# Bringing a baby car seat to NZ



## paulnanrod (Jul 25, 2012)

My fiancé and I are in the process of completing the residence application and have our flights booked to come to NZ in October. We had a baby in July and bought a car seat in the UK. We want to bring this with us but I am struggling to find the best way of doing so. We are shipping some stuff but can't wait the time it takes to get here and don't want to risk it being bashed/damaged in a container (don't know how likely it would be for that to happen). 

Has anyone brought a car seat over and if so how did you do it? We're flying with Emirates and don't have a seat for our son, just the bassinet and lap belt

Thanks in advance

Paul


----------



## topcat83 (Apr 16, 2009)

paulnanrod said:


> My fiancé and I are in the process of completing the residence application and have our flights booked to come to NZ in October. We had a baby in July and bought a car seat in the UK. We want to bring this with us but I am struggling to find the best way of doing so. We are shipping some stuff but can't wait the time it takes to get here and don't want to risk it being bashed/damaged in a container (don't know how likely it would be for that to happen).
> 
> Has anyone brought a car seat over and if so how did you do it? We're flying with Emirates and don't have a seat for our son, just the bassinet and lap belt
> 
> ...


Hi Paul. Congrats on the new baby.
Speak to Emirates, but I think you'll find they'll put it in the hold for you. Hopefully for no extra charge.


----------



## escapedtonz (Apr 6, 2012)

paulnanrod said:


> My fiancé and I are in the process of completing the residence application and have our flights booked to come to NZ in October. We had a baby in July and bought a car seat in the UK. We want to bring this with us but I am struggling to find the best way of doing so. We are shipping some stuff but can't wait the time it takes to get here and don't want to risk it being bashed/damaged in a container (don't know how likely it would be for that to happen).
> 
> Has anyone brought a car seat over and if so how did you do it? We're flying with Emirates and don't have a seat for our son, just the bassinet and lap belt
> 
> ...


Hi,
We brought 2 for our 13 month old.
Carried a lighter one with us on the whole journey as we needed one during our stop overs along the way and of course when we arrived in Wellington.
Went in the hold of the Emirates flights no problem but did count towards our weight allowance.
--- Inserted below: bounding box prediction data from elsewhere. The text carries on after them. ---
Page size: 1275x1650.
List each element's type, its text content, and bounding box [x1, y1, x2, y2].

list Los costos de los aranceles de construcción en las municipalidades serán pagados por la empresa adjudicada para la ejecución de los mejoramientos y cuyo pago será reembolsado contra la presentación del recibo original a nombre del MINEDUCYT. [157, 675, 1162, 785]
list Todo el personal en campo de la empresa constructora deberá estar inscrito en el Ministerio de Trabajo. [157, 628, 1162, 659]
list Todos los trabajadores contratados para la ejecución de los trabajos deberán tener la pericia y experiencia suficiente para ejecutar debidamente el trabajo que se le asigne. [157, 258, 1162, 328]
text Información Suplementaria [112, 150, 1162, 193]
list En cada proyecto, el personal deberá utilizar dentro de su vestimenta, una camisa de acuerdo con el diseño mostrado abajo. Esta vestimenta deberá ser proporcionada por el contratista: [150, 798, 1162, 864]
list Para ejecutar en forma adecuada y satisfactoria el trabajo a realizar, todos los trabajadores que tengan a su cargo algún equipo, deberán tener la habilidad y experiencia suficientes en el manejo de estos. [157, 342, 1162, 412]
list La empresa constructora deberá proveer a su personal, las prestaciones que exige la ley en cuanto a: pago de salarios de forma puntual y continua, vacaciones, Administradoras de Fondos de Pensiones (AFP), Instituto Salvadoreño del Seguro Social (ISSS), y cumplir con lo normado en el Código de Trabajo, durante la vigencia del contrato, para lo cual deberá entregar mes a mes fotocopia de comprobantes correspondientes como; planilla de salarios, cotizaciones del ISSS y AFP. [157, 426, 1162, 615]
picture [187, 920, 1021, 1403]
Didn't get bashed about that we know of.
Our other more substantial isofix one went in the container and arrived 12 weeks later and we packed this in its original box first to give added protection.
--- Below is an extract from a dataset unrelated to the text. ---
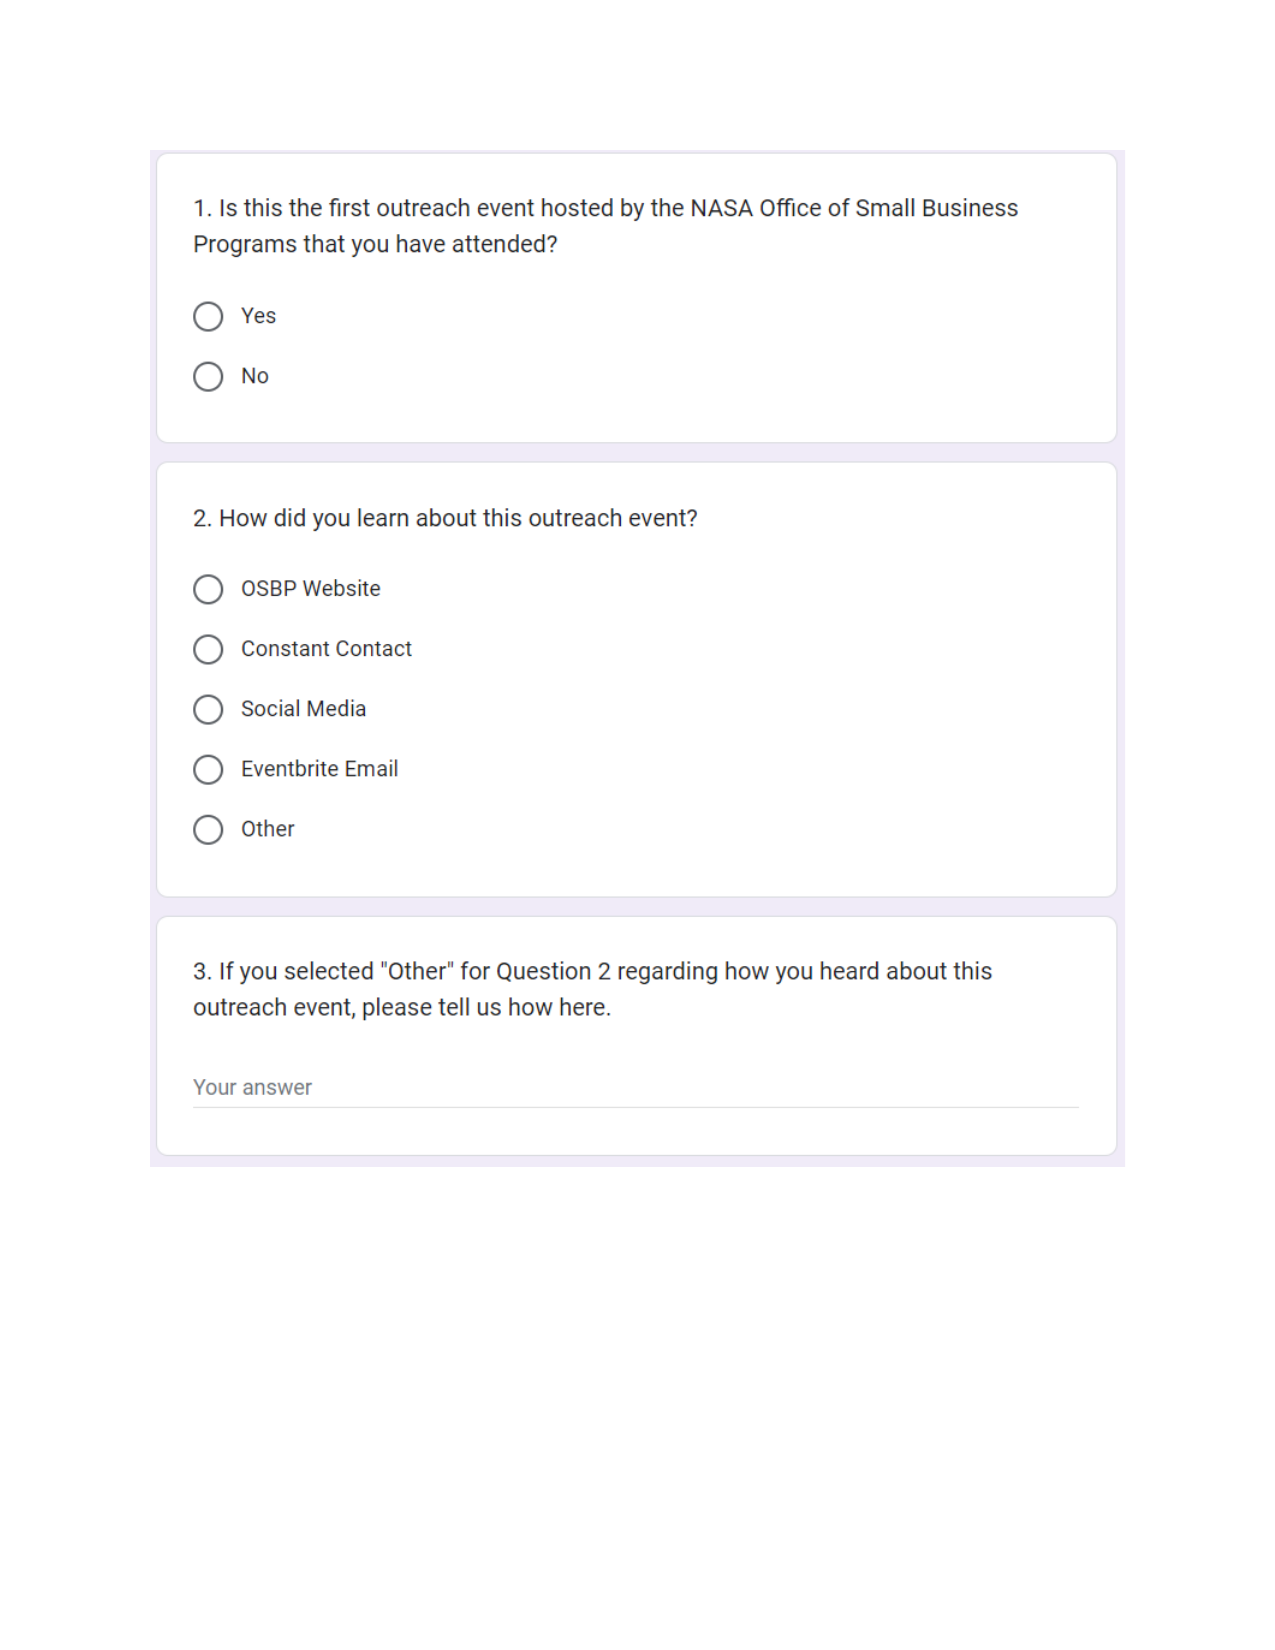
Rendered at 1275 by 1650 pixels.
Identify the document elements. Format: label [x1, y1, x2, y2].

picture [150, 150, 1125, 1167]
Also we were in Baby City (like Mothercare) the other day and they had many offers on car seats - really good ones for $99 on offer so that could also be an option ?

Our experience of the bassinet seat on Emirates not good. Cant be used at take off, landing or whenever the seat belt sign on. We ended up using it as a storage bin for food drinks blankets n all the other stuff u get given during the flight as well as toys books etc 2 keep little 1 entertained. Hopefully b better 4 u with a 3 - 4 month old and they will sleep in it!!!


----------



## topcat83 (Apr 16, 2009)

There's a Mothercare at Sylvia Park in Auckland now!


----------



## paulnanrod (Jul 25, 2012)

Thanks for the help. The small car seat will come with us, so think it'll go into the hold. When he moves to the next car seat we'll be buying that there so places like baby city (and the Warehouse website) look like there are offers on.

With the bassinet, think it'll be the same for us. The main thing (in a selfish way) is that I'm 6'4" so a bulk head seat will make it more comfortable for the journey - no problem with holding him on our knees for a lot of it.


----------